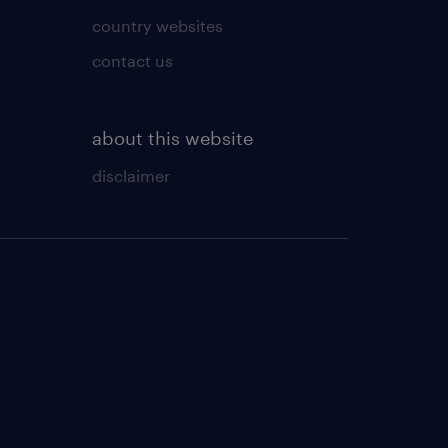
country websites
contact us
about this website
disclaimer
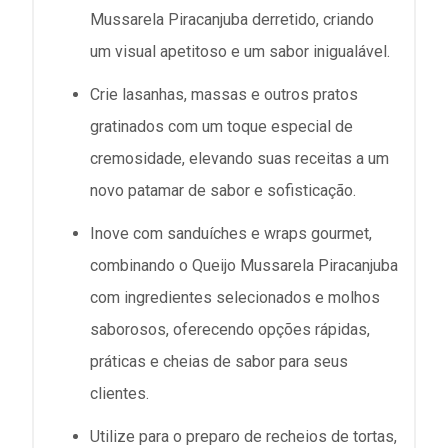
Mussarela Piracanjuba derretido, criando
um visual apetitoso e um sabor inigualável.
Crie lasanhas, massas e outros pratos
gratinados com um toque especial de
cremosidade, elevando suas receitas a um
novo patamar de sabor e sofisticação.
Inove com sanduíches e wraps gourmet,
combinando o Queijo Mussarela Piracanjuba
com ingredientes selecionados e molhos
saborosos, oferecendo opções rápidas,
práticas e cheias de sabor para seus
clientes.
Utilize para o preparo de recheios de tortas,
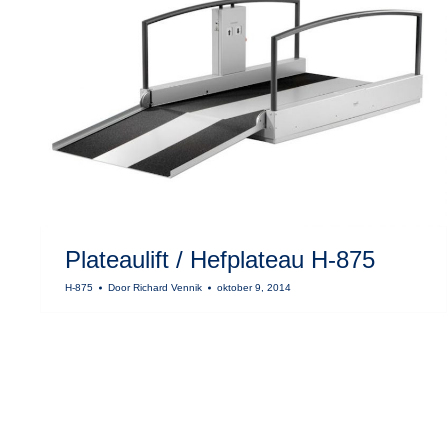
Plateaulift / Hefplateau H-875
H-875
Door
Richard Vennik
oktober 9, 2014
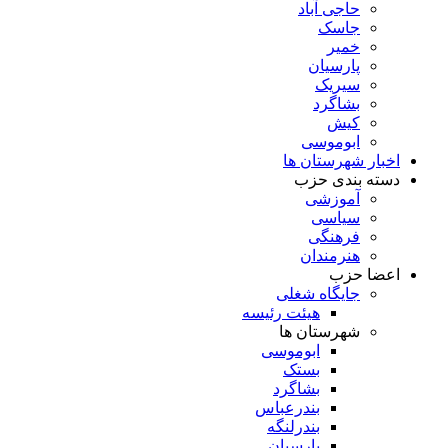
حاجی آباد
جاسک
خمیر
پارسیان
سیریک
بشاگرد
کیش
ابوموسی
اخبار شهرستان ها
دسته بندی حزب
آموزشی
سیاسی
فرهنگی
هنرمندان
اعضا حزب
جایگاه شغلی
هیئت رئیسه
شهرستان ها
ابوموسی
بستک
بشاگرد
بندرعباس
بندرلنگه
پارسیان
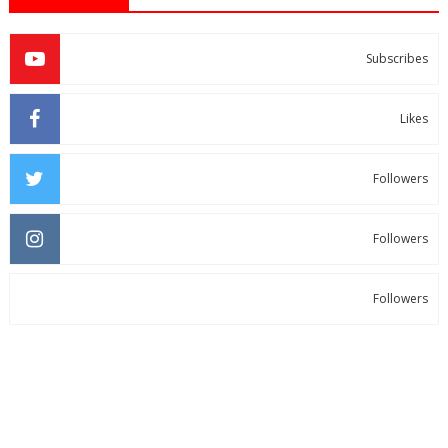
Subscribes
Likes
Followers
Followers
Followers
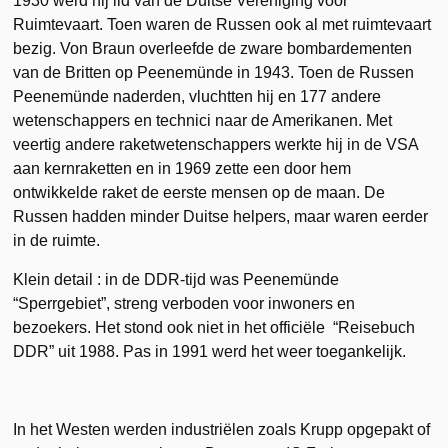
1930 werd hij lid van de Duitse Vereniging voor
Ruimtevaart. Toen waren de Russen ook al met ruimtevaart
bezig. Von Braun overleefde de zware bombardementen
van de Britten op Peenemünde in 1943. Toen de Russen
Peenemünde naderden, vluchtten hij en 177 andere
wetenschappers en technici naar de Amerikanen. Met
veertig andere raketwetenschappers werkte hij in de VSA
aan kernraketten en in 1969 zette een door hem
ontwikkelde raket de eerste mensen op de maan. De
Russen hadden minder Duitse helpers, maar waren eerder
in de ruimte.
Klein detail : in de DDR-tijd was Peenemünde
“Sperrgebiet”, streng verboden voor inwoners en
bezoekers. Het stond ook niet in het officiële “Reisebuch
DDR” uit 1988. Pas in 1991 werd het weer toegankelijk.
In het Westen werden industriëlen zoals Krupp opgepakt of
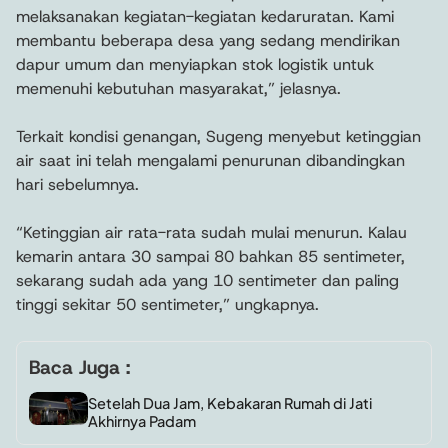
melaksanakan kegiatan-kegiatan kedaruratan. Kami
membantu beberapa desa yang sedang mendirikan
dapur umum dan menyiapkan stok logistik untuk
memenuhi kebutuhan masyarakat,” jelasnya.
Terkait kondisi genangan, Sugeng menyebut ketinggian
air saat ini telah mengalami penurunan dibandingkan
hari sebelumnya.
“Ketinggian air rata-rata sudah mulai menurun. Kalau
kemarin antara 30 sampai 80 bahkan 85 sentimeter,
sekarang sudah ada yang 10 sentimeter dan paling
tinggi sekitar 50 sentimeter,” ungkapnya.
Baca Juga :
Setelah Dua Jam, Kebakaran Rumah di Jati
Akhirnya Padam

## TASK INSTRUCTIONS
Which lines above include the word "Duitse"? Pick them out and copy them.

## RESULT OF THIS TASK
1930 werd hij lid van de Duitse Vereniging voor
Russen hadden minder Duitse helpers, maar waren eerder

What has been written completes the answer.